> [REQUIREMENT] Leave every picture out. Set down all the lines below exactly.

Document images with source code
§ §
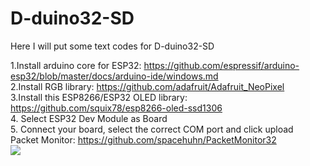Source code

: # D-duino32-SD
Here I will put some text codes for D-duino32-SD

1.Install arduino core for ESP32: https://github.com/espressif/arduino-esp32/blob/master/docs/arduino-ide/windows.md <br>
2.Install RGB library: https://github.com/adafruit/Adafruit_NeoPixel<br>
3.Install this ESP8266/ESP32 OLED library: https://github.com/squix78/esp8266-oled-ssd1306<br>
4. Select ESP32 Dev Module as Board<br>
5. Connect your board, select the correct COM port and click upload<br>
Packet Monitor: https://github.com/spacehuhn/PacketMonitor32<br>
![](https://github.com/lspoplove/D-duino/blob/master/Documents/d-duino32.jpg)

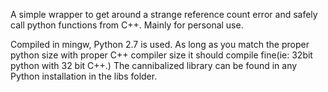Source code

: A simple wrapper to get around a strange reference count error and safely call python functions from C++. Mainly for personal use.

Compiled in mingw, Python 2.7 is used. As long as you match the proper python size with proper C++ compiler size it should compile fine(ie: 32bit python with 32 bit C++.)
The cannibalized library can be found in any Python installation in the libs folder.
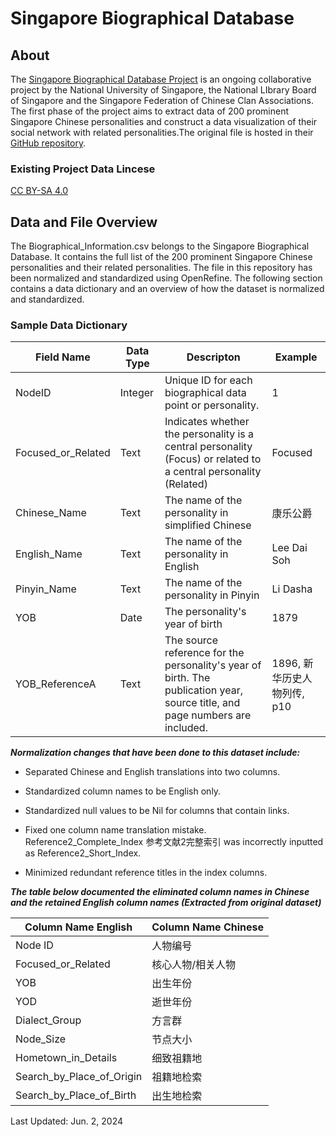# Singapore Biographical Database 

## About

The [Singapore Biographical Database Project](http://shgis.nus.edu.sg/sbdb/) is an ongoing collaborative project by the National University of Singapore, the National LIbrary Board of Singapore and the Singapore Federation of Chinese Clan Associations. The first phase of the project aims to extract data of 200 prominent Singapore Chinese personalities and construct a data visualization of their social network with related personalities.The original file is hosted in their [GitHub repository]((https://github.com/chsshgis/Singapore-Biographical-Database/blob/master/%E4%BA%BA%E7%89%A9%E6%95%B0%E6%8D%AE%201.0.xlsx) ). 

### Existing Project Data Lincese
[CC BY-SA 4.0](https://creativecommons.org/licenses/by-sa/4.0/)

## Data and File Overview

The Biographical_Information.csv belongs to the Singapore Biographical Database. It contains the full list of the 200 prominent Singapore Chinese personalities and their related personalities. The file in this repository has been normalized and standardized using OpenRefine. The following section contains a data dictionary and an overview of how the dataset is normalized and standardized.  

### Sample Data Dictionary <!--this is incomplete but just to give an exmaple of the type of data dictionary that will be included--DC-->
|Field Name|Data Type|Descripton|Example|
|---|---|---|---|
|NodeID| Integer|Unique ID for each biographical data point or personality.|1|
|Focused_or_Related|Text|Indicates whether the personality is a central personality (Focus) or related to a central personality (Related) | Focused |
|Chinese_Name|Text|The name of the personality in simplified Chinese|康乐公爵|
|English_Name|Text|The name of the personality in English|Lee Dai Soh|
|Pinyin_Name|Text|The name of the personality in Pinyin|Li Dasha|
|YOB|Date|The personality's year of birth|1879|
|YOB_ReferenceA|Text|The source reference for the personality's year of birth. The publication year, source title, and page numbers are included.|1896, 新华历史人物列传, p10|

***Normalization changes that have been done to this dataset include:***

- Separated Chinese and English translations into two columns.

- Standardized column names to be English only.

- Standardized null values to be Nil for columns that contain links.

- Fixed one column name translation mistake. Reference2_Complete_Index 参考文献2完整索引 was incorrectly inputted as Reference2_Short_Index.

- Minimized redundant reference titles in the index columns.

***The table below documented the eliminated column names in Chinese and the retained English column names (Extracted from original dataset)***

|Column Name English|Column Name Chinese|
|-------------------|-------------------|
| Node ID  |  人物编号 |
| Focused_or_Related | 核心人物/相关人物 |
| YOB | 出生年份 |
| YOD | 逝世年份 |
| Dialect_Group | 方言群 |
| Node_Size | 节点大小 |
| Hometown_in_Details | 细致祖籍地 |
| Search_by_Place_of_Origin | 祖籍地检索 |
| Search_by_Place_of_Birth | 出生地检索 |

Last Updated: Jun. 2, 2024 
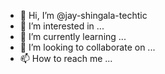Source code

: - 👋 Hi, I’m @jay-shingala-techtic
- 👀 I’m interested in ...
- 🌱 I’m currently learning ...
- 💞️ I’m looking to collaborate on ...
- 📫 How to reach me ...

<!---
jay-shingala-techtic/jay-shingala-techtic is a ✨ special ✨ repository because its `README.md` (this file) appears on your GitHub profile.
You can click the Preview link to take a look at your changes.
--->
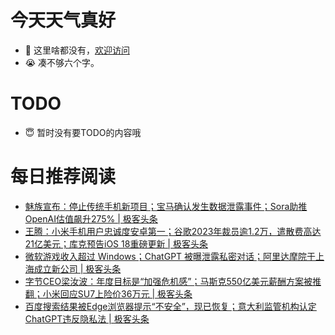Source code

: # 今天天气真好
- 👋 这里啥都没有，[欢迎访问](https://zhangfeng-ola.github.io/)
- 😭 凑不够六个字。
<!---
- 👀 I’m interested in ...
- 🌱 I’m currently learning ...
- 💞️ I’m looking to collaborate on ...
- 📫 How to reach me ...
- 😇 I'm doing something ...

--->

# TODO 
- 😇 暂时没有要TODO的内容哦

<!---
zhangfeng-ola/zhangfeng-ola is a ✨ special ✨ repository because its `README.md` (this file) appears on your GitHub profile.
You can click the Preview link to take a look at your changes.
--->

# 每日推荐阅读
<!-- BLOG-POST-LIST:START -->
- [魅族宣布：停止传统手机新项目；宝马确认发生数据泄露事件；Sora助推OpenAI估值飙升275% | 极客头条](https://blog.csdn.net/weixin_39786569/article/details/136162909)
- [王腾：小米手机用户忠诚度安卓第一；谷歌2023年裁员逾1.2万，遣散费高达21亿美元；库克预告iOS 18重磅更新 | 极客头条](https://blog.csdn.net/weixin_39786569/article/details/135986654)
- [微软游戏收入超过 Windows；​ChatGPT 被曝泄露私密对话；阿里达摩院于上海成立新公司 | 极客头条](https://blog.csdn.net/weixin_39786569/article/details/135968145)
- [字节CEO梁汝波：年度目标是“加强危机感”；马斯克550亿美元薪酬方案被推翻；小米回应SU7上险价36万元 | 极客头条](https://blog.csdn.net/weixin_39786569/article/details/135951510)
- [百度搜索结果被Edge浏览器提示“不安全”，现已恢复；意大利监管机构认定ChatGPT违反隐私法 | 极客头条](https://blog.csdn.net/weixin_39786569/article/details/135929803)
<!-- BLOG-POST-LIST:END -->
§ §
> [ANSWER AREA]
Source code

: # D-duino32-SD
Here I will put some text codes for D-duino32-SD

1.Install arduino core for ESP32: https://github.com/espressif/arduino-esp32/blob/master/docs/arduino-ide/windows.md <br>
2.Install RGB library: https://github.com/adafruit/Adafruit_NeoPixel<br>
3.Install this ESP8266/ESP32 OLED library: https://github.com/squix78/esp8266-oled-ssd1306<br>
4. Select ESP32 Dev Module as Board<br>
5. Connect your board, select the correct COM port and click upload<br>
Packet Monitor: https://github.com/spacehuhn/PacketMonitor32<br>
![](https://github.com/lspoplove/D-duino/blob/master/Documents/d-duino32.jpg)

Source code

: A simple wrapper to get around a strange reference count error and safely call python functions from C++. Mainly for personal use.

Compiled in mingw, Python 2.7 is used. As long as you match the proper python size with proper C++ compiler size it should compile fine(ie: 32bit python with 32 bit C++.)
The cannibalized library can be found in any Python installation in the libs folder.
# Singapore Biographical Database 

## About

The [Singapore Biographical Database Project](http://shgis.nus.edu.sg/sbdb/) is an ongoing collaborative project by the National University of Singapore, the National LIbrary Board of Singapore and the Singapore Federation of Chinese Clan Associations. The first phase of the project aims to extract data of 200 prominent Singapore Chinese personalities and construct a data visualization of their social network with related personalities.The original file is hosted in their [GitHub repository]((https://github.com/chsshgis/Singapore-Biographical-Database/blob/master/%E4%BA%BA%E7%89%A9%E6%95%B0%E6%8D%AE%201.0.xlsx) ). 

### Existing Project Data Lincese
[CC BY-SA 4.0](https://creativecommons.org/licenses/by-sa/4.0/)

## Data and File Overview

The Biographical_Information.csv belongs to the Singapore Biographical Database. It contains the full list of the 200 prominent Singapore Chinese personalities and their related personalities. The file in this repository has been normalized and standardized using OpenRefine. The following section contains a data dictionary and an overview of how the dataset is normalized and standardized.  

### Sample Data Dictionary <!--this is incomplete but just to give an exmaple of the type of data dictionary that will be included--DC-->
|Field Name|Data Type|Descripton|Example|
|---|---|---|---|
|NodeID| Integer|Unique ID for each biographical data point or personality.|1|
|Focused_or_Related|Text|Indicates whether the personality is a central personality (Focus) or related to a central personality (Related) | Focused |
|Chinese_Name|Text|The name of the personality in simplified Chinese|康乐公爵|
|English_Name|Text|The name of the personality in English|Lee Dai Soh|
|Pinyin_Name|Text|The name of the personality in Pinyin|Li Dasha|
|YOB|Date|The personality's year of birth|1879|
|YOB_ReferenceA|Text|The source reference for the personality's year of birth. The publication year, source title, and page numbers are included.|1896, 新华历史人物列传, p10|

***Normalization changes that have been done to this dataset include:***

- Separated Chinese and English translations into two columns.

- Standardized column names to be English only.

- Standardized null values to be Nil for columns that contain links.

- Fixed one column name translation mistake. Reference2_Complete_Index 参考文献2完整索引 was incorrectly inputted as Reference2_Short_Index.

- Minimized redundant reference titles in the index columns.

***The table below documented the eliminated column names in Chinese and the retained English column names (Extracted from original dataset)***

|Column Name English|Column Name Chinese|
|-------------------|-------------------|
| Node ID  |  人物编号 |
| Focused_or_Related | 核心人物/相关人物 |
| YOB | 出生年份 |
| YOD | 逝世年份 |
| Dialect_Group | 方言群 |
| Node_Size | 节点大小 |
| Hometown_in_Details | 细致祖籍地 |
| Search_by_Place_of_Origin | 祖籍地检索 |
| Search_by_Place_of_Birth | 出生地检索 |

Last Updated: Jun. 2, 2024 
Source code

: - 👋 Hi, I’m @jay-shingala-techtic
- 👀 I’m interested in ...
- 🌱 I’m currently learning ...
- 💞️ I’m looking to collaborate on ...
- 📫 How to reach me ...

<!---
jay-shingala-techtic/jay-shingala-techtic is a ✨ special ✨ repository because its `README.md` (this file) appears on your GitHub profile.
You can click the Preview link to take a look at your changes.
--->
Source code

: # 今天天气真好
- 👋 这里啥都没有，[欢迎访问](https://zhangfeng-ola.github.io/)
- 😭 凑不够六个字。
<!---
- 👀 I’m interested in ...
- 🌱 I’m currently learning ...
- 💞️ I’m looking to collaborate on ...
- 📫 How to reach me ...
- 😇 I'm doing something ...

--->

# TODO 
- 😇 暂时没有要TODO的内容哦

<!---
zhangfeng-ola/zhangfeng-ola is a ✨ special ✨ repository because its `README.md` (this file) appears on your GitHub profile.
You can click the Preview link to take a look at your changes.
--->

# 每日推荐阅读
<!-- BLOG-POST-LIST:START -->
- [魅族宣布：停止传统手机新项目；宝马确认发生数据泄露事件；Sora助推OpenAI估值飙升275% | 极客头条](https://blog.csdn.net/weixin_39786569/article/details/136162909)
- [王腾：小米手机用户忠诚度安卓第一；谷歌2023年裁员逾1.2万，遣散费高达21亿美元；库克预告iOS 18重磅更新 | 极客头条](https://blog.csdn.net/weixin_39786569/article/details/135986654)
- [微软游戏收入超过 Windows；​ChatGPT 被曝泄露私密对话；阿里达摩院于上海成立新公司 | 极客头条](https://blog.csdn.net/weixin_39786569/article/details/135968145)
- [字节CEO梁汝波：年度目标是“加强危机感”；马斯克550亿美元薪酬方案被推翻；小米回应SU7上险价36万元 | 极客头条](https://blog.csdn.net/weixin_39786569/article/details/135951510)
- [百度搜索结果被Edge浏览器提示“不安全”，现已恢复；意大利监管机构认定ChatGPT违反隐私法 | 极客头条](https://blog.csdn.net/weixin_39786569/article/details/135929803)
<!-- BLOG-POST-LIST:END -->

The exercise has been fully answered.